TEXT PROVIDED ::
The OpenFirmware loader might be broken on OpenBios, and perhaps on other OF implementations too, last time I played with it it reported some error regarding MMU if I recall.

Not implying that you should continue with that, I’ll just write my observations here, so if anyone with proper knowledge and inspiration to continue fixing PPC build comes along, they do not need to dig everything themselves. I wish I knew enough to fix it, It would be a nice project, although I think the ship for PPC has sailed a long ago, I still have a soft spot for the platform and some hardware I’d love to run Haiku on.

Using ARC firmware instead of Openfirmware may have better results.

“What developer Rairii – who calls himself Wack0 on Github – has done is ported a version of the PowerPC ARC firmware, plus a loader to get it into RAM, and some basic drivers to bring up keyboard, mouse, IDE and a framebuffer to certain models of Apple gear: the tray-loading iMac G3, PowerMac G3 “Blue and White”, PowerBook G3 “Lombard”, and PowerMac G4 “Yikes”. This is a remarkable achievement: while he’s taken code from several other projects, including OpenBIOS and Coreboot, this is still a hugely impressive effort.”

MATERIAL SUPPLIED ::
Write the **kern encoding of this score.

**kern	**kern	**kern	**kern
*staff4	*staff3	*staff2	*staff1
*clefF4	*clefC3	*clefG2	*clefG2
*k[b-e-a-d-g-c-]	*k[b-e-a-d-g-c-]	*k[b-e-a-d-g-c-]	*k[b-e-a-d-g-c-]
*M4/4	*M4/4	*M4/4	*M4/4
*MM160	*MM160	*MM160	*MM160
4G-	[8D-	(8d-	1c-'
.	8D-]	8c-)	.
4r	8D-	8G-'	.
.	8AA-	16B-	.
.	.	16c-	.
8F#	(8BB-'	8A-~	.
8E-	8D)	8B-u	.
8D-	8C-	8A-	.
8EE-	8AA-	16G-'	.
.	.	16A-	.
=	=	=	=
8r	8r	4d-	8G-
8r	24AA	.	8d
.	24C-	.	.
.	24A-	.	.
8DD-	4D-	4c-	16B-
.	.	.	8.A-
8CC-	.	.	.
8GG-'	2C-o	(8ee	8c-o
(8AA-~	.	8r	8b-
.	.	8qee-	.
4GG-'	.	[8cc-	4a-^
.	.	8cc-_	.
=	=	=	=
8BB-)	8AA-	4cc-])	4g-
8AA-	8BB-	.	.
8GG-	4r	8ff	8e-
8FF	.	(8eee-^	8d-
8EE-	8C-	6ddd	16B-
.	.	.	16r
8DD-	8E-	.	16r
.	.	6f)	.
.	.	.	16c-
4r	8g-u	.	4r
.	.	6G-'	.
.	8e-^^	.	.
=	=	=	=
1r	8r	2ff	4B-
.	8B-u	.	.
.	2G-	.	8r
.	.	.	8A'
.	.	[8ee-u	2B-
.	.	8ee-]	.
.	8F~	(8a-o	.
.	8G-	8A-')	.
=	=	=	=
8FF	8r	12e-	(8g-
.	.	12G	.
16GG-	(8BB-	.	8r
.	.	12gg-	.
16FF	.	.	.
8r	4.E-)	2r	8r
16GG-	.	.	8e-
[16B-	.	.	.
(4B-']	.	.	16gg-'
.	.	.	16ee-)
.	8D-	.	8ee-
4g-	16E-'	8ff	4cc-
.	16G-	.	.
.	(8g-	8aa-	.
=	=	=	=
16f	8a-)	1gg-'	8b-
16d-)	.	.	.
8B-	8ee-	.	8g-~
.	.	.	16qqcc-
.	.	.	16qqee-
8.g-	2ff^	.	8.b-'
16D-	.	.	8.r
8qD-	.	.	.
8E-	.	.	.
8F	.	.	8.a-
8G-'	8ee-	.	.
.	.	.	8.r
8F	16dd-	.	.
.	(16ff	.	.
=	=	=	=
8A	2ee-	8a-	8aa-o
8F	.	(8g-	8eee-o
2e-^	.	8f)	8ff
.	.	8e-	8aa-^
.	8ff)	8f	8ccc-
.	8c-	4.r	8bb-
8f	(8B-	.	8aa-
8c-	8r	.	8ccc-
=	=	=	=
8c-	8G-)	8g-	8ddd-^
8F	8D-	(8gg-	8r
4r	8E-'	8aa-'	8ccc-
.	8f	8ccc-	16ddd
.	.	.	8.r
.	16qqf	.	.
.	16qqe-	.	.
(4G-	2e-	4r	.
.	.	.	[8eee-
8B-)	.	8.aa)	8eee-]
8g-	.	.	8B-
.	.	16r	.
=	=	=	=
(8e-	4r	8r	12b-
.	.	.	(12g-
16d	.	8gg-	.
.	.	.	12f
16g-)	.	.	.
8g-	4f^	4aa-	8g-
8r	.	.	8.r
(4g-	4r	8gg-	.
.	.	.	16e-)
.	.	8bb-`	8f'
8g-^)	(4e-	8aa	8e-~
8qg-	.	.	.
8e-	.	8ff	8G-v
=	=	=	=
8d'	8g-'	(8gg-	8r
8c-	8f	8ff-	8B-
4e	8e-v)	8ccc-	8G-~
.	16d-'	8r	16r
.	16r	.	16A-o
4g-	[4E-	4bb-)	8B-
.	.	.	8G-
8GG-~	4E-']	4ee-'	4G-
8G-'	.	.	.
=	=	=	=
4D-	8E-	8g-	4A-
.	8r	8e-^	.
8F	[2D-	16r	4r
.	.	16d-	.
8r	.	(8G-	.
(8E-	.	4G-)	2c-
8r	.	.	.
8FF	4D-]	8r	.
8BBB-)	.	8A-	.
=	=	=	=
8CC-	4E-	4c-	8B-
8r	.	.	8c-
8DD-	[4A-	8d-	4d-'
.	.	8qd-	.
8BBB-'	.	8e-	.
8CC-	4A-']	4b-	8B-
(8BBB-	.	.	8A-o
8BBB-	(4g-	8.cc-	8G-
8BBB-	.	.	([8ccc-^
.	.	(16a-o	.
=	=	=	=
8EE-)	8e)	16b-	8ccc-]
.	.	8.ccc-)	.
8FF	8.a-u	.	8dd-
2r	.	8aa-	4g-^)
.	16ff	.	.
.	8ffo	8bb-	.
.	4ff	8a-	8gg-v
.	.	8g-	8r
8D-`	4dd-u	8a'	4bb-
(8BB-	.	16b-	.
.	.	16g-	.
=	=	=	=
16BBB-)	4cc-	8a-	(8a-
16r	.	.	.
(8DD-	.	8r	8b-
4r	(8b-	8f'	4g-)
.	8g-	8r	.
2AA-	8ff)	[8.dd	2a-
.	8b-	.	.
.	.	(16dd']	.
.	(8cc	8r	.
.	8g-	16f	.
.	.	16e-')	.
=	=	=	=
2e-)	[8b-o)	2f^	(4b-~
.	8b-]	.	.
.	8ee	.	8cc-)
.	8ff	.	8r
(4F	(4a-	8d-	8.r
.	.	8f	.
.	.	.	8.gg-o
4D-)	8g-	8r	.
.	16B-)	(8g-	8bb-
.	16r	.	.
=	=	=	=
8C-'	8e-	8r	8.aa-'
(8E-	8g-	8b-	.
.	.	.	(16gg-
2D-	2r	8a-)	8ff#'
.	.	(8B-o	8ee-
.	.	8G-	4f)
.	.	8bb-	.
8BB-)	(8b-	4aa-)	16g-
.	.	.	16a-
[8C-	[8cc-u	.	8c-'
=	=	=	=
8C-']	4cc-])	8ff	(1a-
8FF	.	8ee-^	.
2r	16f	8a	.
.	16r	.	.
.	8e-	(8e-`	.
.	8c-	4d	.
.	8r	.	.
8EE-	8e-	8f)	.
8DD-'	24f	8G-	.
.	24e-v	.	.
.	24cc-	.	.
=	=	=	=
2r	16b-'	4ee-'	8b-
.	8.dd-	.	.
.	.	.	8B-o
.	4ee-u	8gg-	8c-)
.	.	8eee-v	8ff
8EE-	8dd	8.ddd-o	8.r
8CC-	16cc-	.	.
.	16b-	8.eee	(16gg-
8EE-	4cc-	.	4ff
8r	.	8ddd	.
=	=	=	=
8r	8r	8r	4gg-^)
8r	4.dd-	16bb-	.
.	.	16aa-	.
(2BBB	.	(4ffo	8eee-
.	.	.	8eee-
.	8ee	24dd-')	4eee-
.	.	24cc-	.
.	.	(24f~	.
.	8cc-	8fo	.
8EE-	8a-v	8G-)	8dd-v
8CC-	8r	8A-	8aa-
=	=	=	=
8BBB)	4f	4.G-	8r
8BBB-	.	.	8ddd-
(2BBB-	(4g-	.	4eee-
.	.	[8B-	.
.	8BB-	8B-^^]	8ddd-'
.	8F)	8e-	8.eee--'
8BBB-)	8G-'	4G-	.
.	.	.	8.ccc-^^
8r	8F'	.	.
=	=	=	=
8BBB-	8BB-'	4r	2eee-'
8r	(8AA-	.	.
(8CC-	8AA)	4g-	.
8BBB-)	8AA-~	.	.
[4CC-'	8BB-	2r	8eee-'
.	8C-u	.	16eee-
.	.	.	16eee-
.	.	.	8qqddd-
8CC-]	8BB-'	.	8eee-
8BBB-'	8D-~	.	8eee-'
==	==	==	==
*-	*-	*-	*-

QUESTIONS ::
a - Name every Apple computer model that the post about the PowerPC Haiku build says the ported ARC firmware supports.
b - Write a continuation of the post about the PowerPC Haiku build.

ANSWERS FOR THE TASKS ::
a -
- tray-loading iMac G3
- PowerMac G3 “Blue and White”
- PowerBook G3 “Lombard”
- PowerMac G4 “Yikes”

b -
I posted links to build ARC firmware:

I don’t see how switching to an even more obscure firmware that Haiku has no support for whatsoever could possibly help.

We have an openfirmware bootloader that has a chance of working (with maybe a few patches on openbios), and we have an EFI loader that has chances of working in U-boot. Why would we go through the trouble of:

  • Compiling another firmware that isn’t part of the things supported by QEMU
  • Writing a completely new backend for Haiku bootloader, making sure we generate an executable in the proper format, that we can print text to the screen, read the keyboard, access disks, enable the MMU, switch to graphic mode and set up the bootscreen

This is a few weeks of work, for a firmware that doesn’t exist on any of the target machines by default? Why would we want to try that, when there are simpler and better documented solutions for which we have already done 99% of the work?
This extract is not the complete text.